The Central Bank of Nigeria (CBN) has unveiled a proposal aimed at creating a clearer separation between banks and non-bank financial businesses operating within the same corporate groups, a move designed to strengthen governance, reduce risk exposure, and enhance financial system stability.
Under the proposed framework, banking institutions would be required to operate independently from affiliated entities such as financial technology companies and other financial service providers under their ownership structures. The initiative is expected to introduce stricter operational boundaries between regulated deposit-taking institutions and their subsidiaries.
The regulatory plan also seeks to prevent banks from deploying customer deposits and other protected funds to support the activities, investments, or obligations of related companies within their corporate groups. Brandspur Banking News Desk understands that the proposal forms part of broader efforts by the apex bank to reinforce prudential standards across Nigeria’s financial sector.
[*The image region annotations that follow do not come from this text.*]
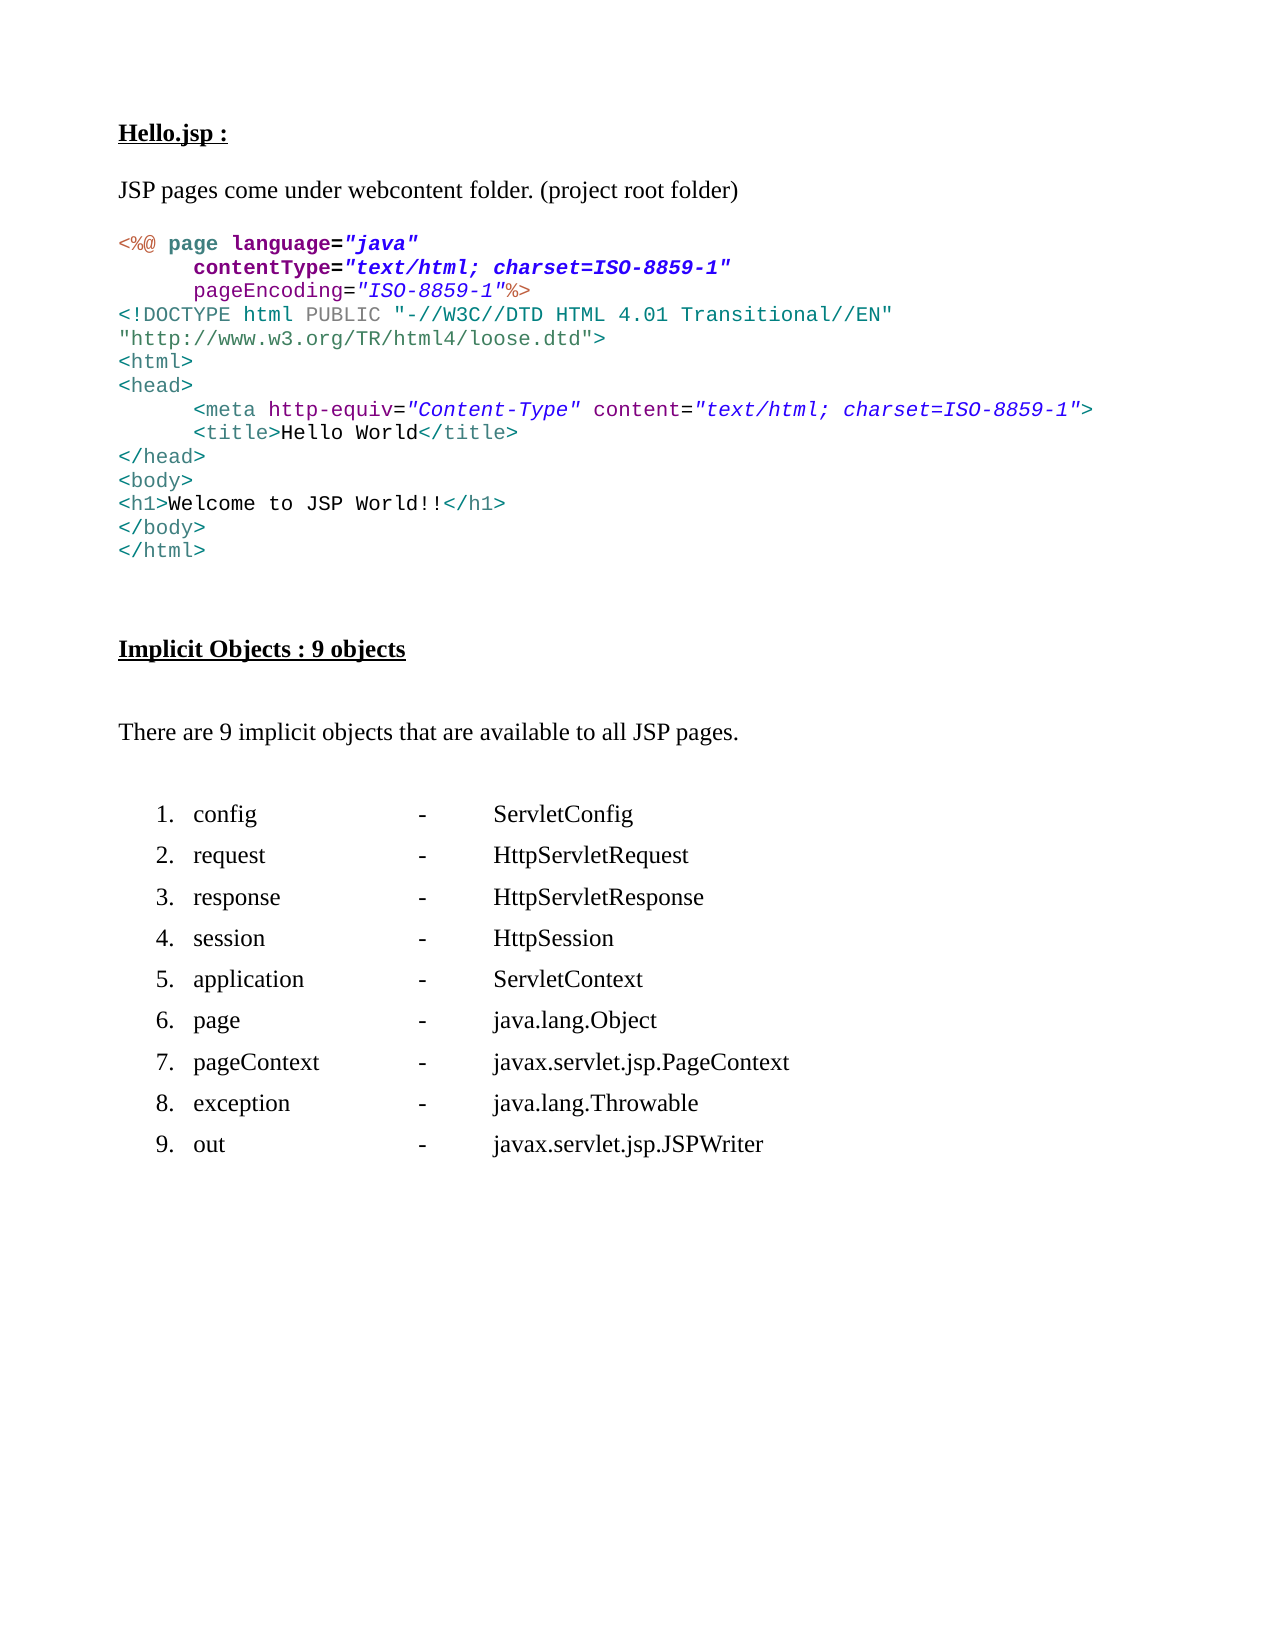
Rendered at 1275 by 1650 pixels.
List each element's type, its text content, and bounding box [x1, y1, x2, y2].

text <!DOCTYPE html PUBLIC "-//W3C//DTD HTML 4.01 Transitional//EN" "http://www.w3.org/TR/html4/loose.dtd"> [118, 304, 1157, 351]
text <title>Hello World</title> [118, 422, 1157, 446]
text </head> [118, 446, 1157, 469]
list exception - java.lang.Throwable [156, 1088, 1157, 1117]
text </html> [118, 541, 1157, 564]
text <head> [118, 375, 1157, 399]
list pageContext - javax.servlet.jsp.PageContext [156, 1047, 1157, 1075]
text JSP pages come under webcontent folder. (project root folder) [118, 176, 1157, 204]
text </body> [118, 517, 1157, 541]
text <meta http-equiv="Content-Type" content="text/html; charset=ISO-8859-1"> [118, 399, 1157, 422]
text <html> [118, 351, 1157, 375]
text contentType="text/html; charset=ISO-8859-1" [118, 257, 1157, 280]
list session - HttpSession [156, 923, 1157, 952]
text <%@ page language="java" [118, 233, 1157, 257]
text <body> [118, 469, 1157, 493]
text pageEncoding="ISO-8859-1"%> [118, 280, 1157, 304]
list config - ServletConfig [156, 799, 1157, 828]
list page - java.lang.Object [156, 1005, 1157, 1034]
list response - HttpServletResponse [156, 882, 1157, 910]
list out - javax.servlet.jsp.JSPWriter [156, 1129, 1157, 1158]
text Hello.jsp : [118, 118, 1157, 147]
list application - ServletContext [156, 964, 1157, 993]
text There are 9 implicit objects that are available to all JSP pages. [118, 717, 1157, 745]
list request - HttpServletRequest [156, 840, 1157, 869]
text Implicit Objects : 9 objects [118, 634, 1157, 663]
text <h1>Welcome to JSP World!!</h1> [118, 493, 1157, 517]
The move reflects growing regulatory attention on the evolving relationship between traditional banks and fintech businesses as digital financial services continue to expand rapidly across the country. Many banking groups have increased investments in technology-driven subsidiaries in recent years, creating more integrated financial ecosystems.
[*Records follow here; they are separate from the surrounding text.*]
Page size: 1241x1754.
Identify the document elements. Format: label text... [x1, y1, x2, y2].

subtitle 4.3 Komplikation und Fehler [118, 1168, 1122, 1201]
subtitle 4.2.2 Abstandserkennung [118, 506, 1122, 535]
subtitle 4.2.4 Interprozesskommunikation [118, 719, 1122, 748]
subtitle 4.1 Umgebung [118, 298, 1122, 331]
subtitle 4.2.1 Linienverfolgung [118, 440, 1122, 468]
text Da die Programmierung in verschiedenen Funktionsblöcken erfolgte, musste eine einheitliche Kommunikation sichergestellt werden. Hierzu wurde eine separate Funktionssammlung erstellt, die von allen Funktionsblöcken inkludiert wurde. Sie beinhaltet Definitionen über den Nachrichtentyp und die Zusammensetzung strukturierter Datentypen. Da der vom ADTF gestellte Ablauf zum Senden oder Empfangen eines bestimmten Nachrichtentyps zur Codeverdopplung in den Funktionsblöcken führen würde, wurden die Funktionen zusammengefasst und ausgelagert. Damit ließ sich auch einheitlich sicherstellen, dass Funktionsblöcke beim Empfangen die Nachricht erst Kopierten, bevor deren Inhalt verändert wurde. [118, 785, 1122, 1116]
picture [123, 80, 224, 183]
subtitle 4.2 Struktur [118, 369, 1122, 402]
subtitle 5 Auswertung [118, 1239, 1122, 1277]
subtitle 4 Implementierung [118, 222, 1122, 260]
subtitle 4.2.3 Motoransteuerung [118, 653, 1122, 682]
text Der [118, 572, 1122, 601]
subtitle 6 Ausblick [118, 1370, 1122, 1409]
By requiring stronger institutional separation, the CBN aims to ensure that each subsidiary maintains independent financial responsibility, governance structures, and risk management systems. Industry observers say the approach could improve transparency while limiting the potential transmission of financial stress between affiliated entities.
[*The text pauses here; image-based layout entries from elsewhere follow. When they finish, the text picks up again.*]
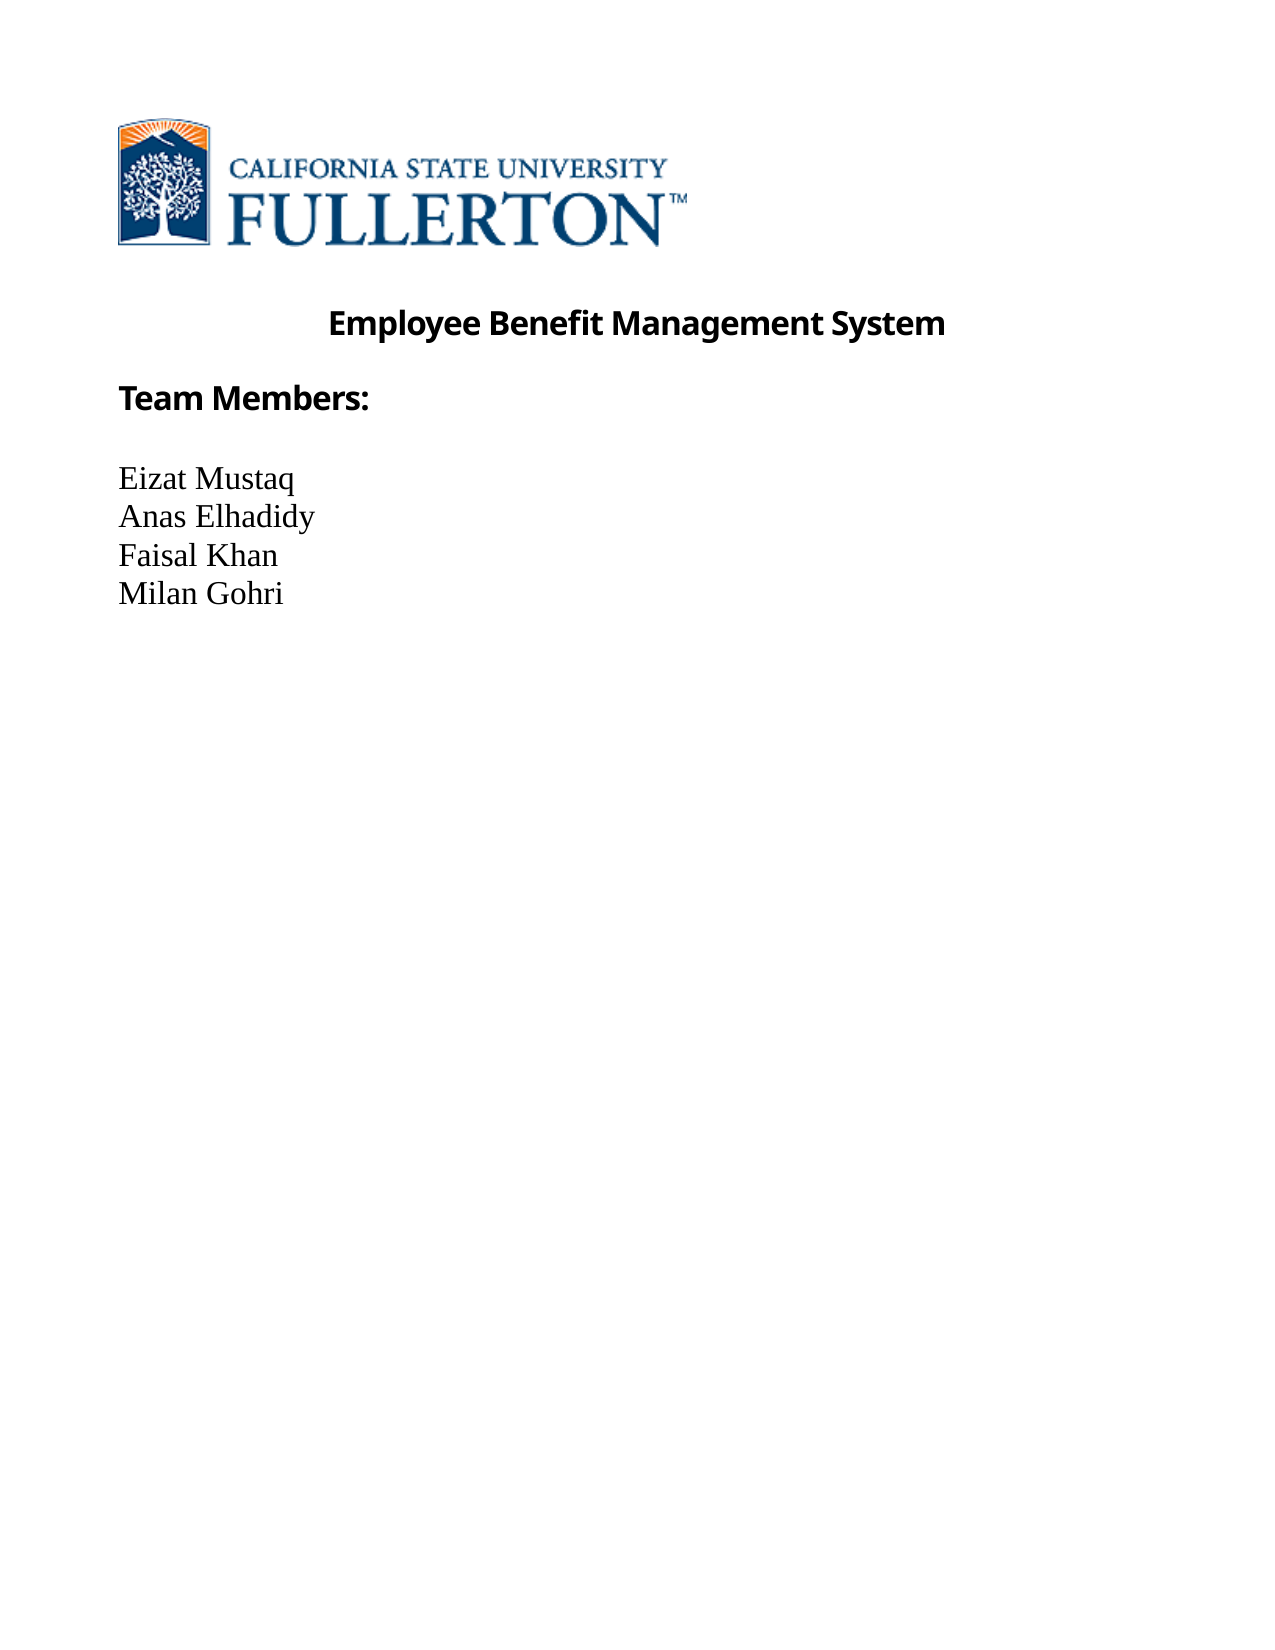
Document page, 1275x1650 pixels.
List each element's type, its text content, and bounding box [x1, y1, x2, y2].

text Eizat Mustaq [118, 458, 1157, 496]
title Employee Benefit Management System [118, 300, 1157, 346]
text Anas Elhadidy [118, 496, 1157, 535]
title Team Members: [118, 374, 1157, 420]
text Milan Gohri [118, 573, 1157, 611]
text Faisal Khan [118, 535, 1157, 573]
The proposed restrictions on the use of customer funds are also expected to strengthen depositor protection by ensuring that resources held by banks are not diverted to support external ventures or non-core operations within a group structure.
Financial sector analysts note that similar regulatory safeguards exist in several jurisdictions, where banking regulators seek to ring-fence deposit-taking institutions from risks associated with related businesses operating in technology, payments, investment, or other financial services segments.
If implemented, the framework could reshape how Nigerian banking groups structure their relationships with fintech subsidiaries, potentially leading to revised governance arrangements, enhanced reporting requirements, and stronger capital management practices.
The proposal underscores the CBN’s continuing focus on maintaining financial stability while adapting regulatory oversight to the changing nature of banking and digital finance in Nigeria’s rapidly evolving financial ecosystem.